Nine out of ten FED OFFICIALS say the economy is still very fragile and chose to maintain interest rates at very low levels. The stock market took this queue as an indication that the markets will continue to rise for, as analysts say, another six months.


We can see that already, small cap stocks are up 10% for the year before even the first quarter ends. As long as the Fed is going to keep rates at zero, it's likely to expect that the stock market will continue to rise with little fear of setback. Thus far, any setback has been mild and immediately challenged by the Fed or other government officials.


As I have often said in this blog, the markets can continue to be irrational for a much longer time than I can remain solvent. It's so sad from my perspective that the Federal Reserve has tried its best to manage the business cycles for far too many years now. Today's news speaks of how the Fed is lobbying to retain its current level of power and it's continued desire to be the master RISK REGULATOR. Yet, they are creating another bubble. We are not so far from the last highs and even then, the markets were over-inflated. Where were we at when Senor Greenspan claimed that there was irrational exuberance? With our economy continuing to crumble, we are in excess of those irrational levels and the Fed wants more!


For those of us who watch things closely, there is little doubt that we are still in a very fragile state but it's because the rules continue to allow banks and other "too big to fail" entities to hide risk in offshore entities. When the FASB pushed to move these assets back on bank balance sheets, the Federal Reserve complained that virtually no bank would be solvent if this rule came to pass.


We are still in a world of hurt. The interest rate market proves that. Rates are not rising despite all the hype that the economy is improving. DONT BELIEVE IT. Watch interest rates and not the stocks. The stocks are merely a respository for those who can't take the low interest rate pain any longer. Many are forced into the market by the Fed's continued policy of low rates. Those on fixed incomes are especially hurt as prices continue to rise yet fixed income sources fall.

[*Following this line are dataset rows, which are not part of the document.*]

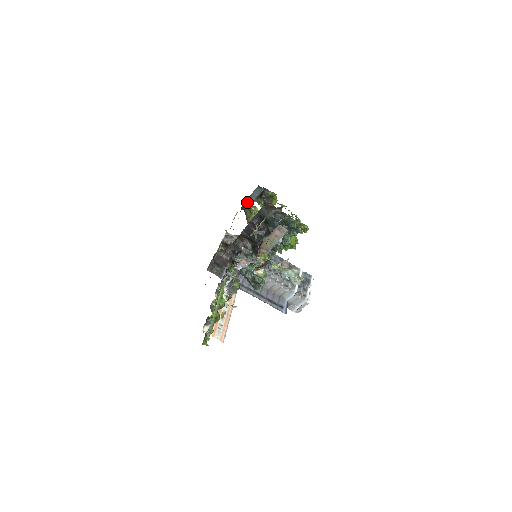
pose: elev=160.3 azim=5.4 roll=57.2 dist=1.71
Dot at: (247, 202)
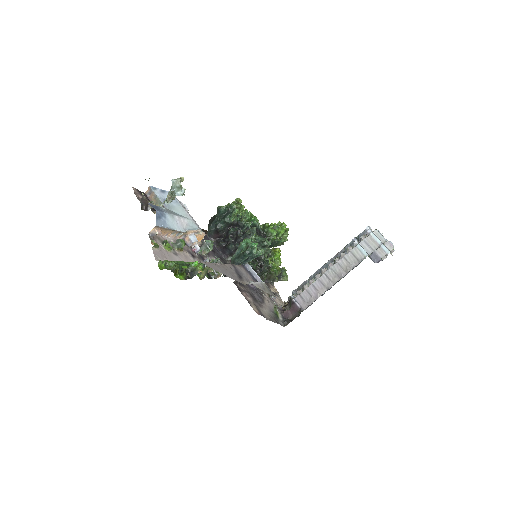
Dot at: occluded
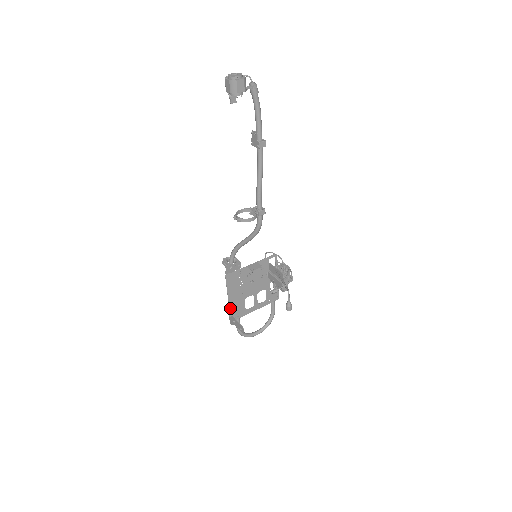
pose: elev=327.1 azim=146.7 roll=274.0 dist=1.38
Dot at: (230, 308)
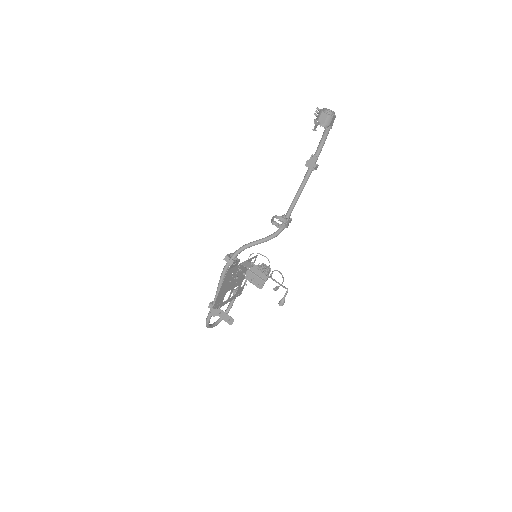
Dot at: (216, 301)
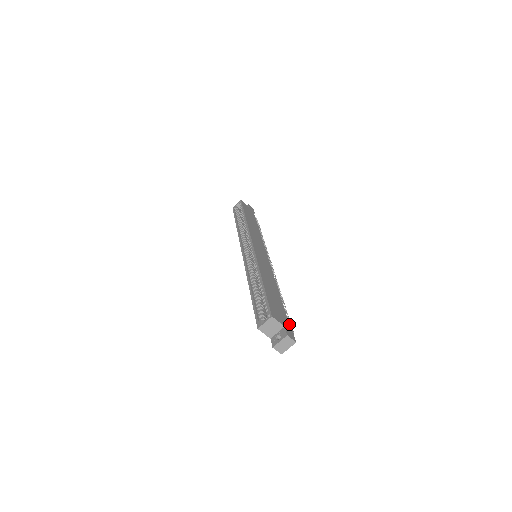
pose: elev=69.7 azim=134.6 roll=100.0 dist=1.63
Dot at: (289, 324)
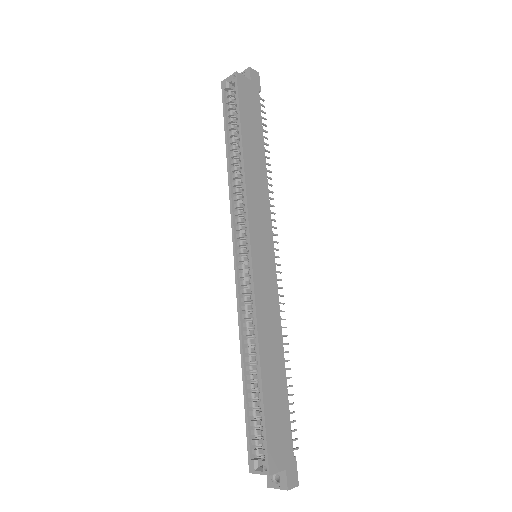
Dot at: (293, 431)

We continue to liquidate long positions at each level higher. Our long term picture shows a massive head-and-shoulders formation developing. It could take several years to form the right shoulder. But this being said, we expect a trade range of 10,000 to 12,000 over the next two years. Then look out below. It's going to take a while for today's policies to ripple through and eventually destroy the American life as we know it today. But it will probably happen. Yes, we can go higher on the market and it's inevitable, with the Federal Reserve's intentions, we will push this market higher. It will keep going up until it pulls in every last penny. Then look out below. Welfare state for today's rich and poor alike.